> **Excerpted data**:

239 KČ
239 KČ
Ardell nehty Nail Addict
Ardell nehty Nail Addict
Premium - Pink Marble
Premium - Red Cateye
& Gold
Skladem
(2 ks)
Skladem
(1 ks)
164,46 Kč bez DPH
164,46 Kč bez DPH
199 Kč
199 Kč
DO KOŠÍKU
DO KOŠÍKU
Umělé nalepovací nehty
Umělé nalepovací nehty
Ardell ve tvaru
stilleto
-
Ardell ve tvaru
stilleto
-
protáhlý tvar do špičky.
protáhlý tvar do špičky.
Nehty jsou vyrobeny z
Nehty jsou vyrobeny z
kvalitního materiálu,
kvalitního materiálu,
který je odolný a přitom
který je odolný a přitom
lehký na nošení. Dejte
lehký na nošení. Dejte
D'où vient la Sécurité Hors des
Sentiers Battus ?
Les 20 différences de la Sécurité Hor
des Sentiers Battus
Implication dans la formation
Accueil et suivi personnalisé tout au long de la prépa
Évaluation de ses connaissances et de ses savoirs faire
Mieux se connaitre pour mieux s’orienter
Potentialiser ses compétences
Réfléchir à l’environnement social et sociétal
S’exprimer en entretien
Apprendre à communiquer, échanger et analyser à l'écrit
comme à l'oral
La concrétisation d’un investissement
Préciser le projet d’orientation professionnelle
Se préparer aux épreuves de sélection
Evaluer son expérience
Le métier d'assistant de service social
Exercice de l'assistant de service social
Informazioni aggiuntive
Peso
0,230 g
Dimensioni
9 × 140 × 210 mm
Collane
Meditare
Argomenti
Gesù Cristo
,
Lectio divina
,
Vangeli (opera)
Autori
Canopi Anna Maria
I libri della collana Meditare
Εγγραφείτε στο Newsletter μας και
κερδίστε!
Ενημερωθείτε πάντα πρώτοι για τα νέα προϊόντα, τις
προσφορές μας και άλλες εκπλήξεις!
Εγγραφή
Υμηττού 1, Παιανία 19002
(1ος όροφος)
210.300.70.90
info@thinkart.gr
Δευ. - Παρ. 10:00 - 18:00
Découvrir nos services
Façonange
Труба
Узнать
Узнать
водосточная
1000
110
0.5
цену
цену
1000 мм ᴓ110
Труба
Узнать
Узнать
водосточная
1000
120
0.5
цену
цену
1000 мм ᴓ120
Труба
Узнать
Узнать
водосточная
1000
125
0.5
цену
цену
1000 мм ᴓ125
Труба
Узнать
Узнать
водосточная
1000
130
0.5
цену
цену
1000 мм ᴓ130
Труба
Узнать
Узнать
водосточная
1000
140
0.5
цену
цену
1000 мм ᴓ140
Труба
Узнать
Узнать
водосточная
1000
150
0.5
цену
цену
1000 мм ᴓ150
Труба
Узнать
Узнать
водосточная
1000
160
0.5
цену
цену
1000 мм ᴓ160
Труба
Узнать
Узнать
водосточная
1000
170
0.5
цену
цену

...

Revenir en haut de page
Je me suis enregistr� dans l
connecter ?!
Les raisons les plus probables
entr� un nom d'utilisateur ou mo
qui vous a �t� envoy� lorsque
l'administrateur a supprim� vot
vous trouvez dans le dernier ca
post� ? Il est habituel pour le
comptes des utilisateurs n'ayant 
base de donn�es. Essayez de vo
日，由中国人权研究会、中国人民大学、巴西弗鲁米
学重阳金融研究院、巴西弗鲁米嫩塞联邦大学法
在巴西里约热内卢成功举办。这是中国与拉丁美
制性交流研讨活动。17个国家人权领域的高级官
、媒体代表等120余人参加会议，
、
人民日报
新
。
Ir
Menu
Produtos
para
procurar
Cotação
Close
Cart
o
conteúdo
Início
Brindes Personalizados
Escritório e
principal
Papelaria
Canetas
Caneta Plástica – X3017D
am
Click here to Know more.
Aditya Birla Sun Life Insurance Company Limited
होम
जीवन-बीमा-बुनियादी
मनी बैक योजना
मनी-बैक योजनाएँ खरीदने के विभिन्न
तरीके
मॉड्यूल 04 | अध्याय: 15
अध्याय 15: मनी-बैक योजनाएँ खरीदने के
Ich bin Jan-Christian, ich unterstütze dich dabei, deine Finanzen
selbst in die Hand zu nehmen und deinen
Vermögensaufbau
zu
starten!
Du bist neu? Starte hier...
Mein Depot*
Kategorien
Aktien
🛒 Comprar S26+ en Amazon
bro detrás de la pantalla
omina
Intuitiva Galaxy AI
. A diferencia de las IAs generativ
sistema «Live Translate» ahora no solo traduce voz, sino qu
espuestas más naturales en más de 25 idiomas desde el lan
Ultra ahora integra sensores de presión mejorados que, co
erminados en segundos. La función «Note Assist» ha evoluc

---

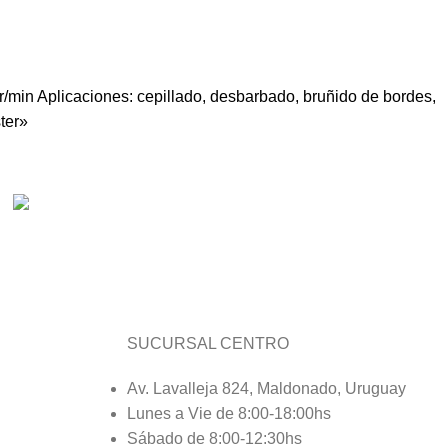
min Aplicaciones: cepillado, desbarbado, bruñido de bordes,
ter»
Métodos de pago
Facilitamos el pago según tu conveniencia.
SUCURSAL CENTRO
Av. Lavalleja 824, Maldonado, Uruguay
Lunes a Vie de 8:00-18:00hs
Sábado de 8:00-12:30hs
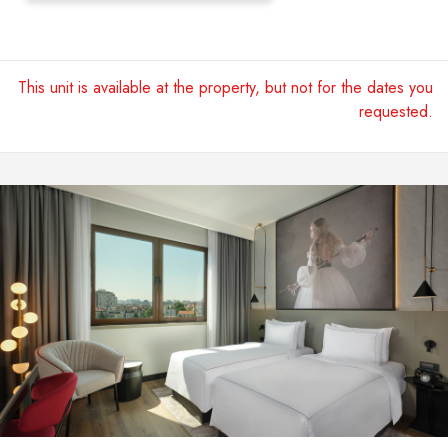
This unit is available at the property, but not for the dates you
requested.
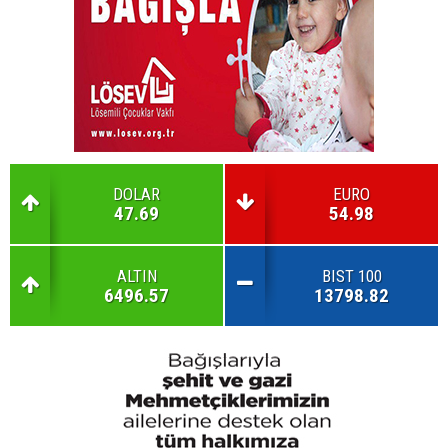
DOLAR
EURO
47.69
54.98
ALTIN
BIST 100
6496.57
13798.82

> **Action item**:
Find the word "ahora" in the data and copy out each line where it turns up.

> **Exercise solution**:
sistema «Live Translate» ahora no solo traduce voz, sino qu
Ultra ahora integra sensores de presión mejorados que, co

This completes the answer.